Out of 23,000 applicants, she was one of about 1,000 accepted to the elite college.
“I’m still amazed,” Mason said, adding she thinks her essays and teacher recommendations helped her. “I’ve studied really hard through high school, and it’s such a great payoff to get there.”
She said her teachers and recommenders at CHS were very helpful, including choral teacher Kim Walley, chemistry teacher Shelley Putnam, government teacher Michael Novinski and guidance counselor Keri Armstrong.
Her mother, Becky Mason, said she never doubted that her daughter would achieve this goal.
“I’m very proud of her. She’s wanted this since she was in ninth grade, to go to an Ivy League. She’s a good kid, a Christian child,” Becky Mason said.
She also noted that she told her daughter she couldn’t afford $400,000 tuition and they would have to find other ways of funding her dream. That effort began when Sarah Mason was named a finalist for QuestBridge, a national college match program. Finalists can pick between 40 top universities to apply for admission, and Mason picked about a dozen, targeting the area where she wanted to attend college. She wanted to go to New England after having lived in the South and Midwest, attending school from seventh through ninth grades in North Dakota. She said she also targeted smaller schools and looked at their classics programs and faculty.
“She would look at the curriculum, and I would look at the security and the food and then I would look at their mascot,” Becky Mason said with a laugh.
It required a long application that included three recommendations and two essays, among other things, and only about 6,000 of more than 15,000 applicants were named finalists.

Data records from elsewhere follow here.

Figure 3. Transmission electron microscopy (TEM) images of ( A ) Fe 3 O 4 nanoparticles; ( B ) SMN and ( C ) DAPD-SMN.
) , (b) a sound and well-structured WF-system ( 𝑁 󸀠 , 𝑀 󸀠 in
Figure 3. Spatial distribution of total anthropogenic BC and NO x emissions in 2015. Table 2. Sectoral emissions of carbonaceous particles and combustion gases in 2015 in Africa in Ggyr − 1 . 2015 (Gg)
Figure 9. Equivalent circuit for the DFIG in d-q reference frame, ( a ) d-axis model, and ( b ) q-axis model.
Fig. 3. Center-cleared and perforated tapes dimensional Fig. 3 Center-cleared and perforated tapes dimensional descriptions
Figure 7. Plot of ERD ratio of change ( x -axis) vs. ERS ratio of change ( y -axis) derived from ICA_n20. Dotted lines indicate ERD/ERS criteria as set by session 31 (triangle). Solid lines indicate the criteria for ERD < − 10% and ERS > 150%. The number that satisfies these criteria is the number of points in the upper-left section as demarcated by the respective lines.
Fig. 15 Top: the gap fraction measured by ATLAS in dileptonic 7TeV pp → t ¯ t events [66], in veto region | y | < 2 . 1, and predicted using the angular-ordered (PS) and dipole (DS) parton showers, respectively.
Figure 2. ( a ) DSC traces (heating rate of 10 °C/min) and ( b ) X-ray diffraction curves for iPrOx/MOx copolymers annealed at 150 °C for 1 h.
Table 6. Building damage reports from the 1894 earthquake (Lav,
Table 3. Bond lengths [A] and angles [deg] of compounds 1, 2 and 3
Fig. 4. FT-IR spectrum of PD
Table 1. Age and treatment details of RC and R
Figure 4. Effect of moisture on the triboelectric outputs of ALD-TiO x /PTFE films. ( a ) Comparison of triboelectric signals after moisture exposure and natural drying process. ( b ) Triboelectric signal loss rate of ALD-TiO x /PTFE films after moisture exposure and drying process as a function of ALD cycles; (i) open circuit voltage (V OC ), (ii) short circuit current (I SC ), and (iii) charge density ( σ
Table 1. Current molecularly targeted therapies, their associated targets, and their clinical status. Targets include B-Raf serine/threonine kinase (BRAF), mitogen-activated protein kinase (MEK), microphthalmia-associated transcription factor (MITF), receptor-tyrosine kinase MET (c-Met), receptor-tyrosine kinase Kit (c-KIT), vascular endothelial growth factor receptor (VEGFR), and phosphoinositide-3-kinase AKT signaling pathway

Mason didn’t end up getting admitted through the QuestBridge match, but she said it helped prepare her for the standard application process. She was accepted to both Dartmouth and Vassar College, a highly selective liberal arts school in New York.
It’s a 26-hour drive from Columbia to Dartmouth, so Mason plans to fly up there when school begins in September. She said living in North Dakota helped give her the courage to apply to an out-of-state college.
It won’t be her first time to visit as she stayed on the campus for several days in April as part of new-student orientation and found it not that different from Mississippi. She said Hanover is a small, college town and that Dartmouth is a tight-knit community, with less than 5,000 undergraduates enrolled, on a beautiful campus.
“It’s so nature oriented up there. The college is part of the Appalachian Trail,” she said.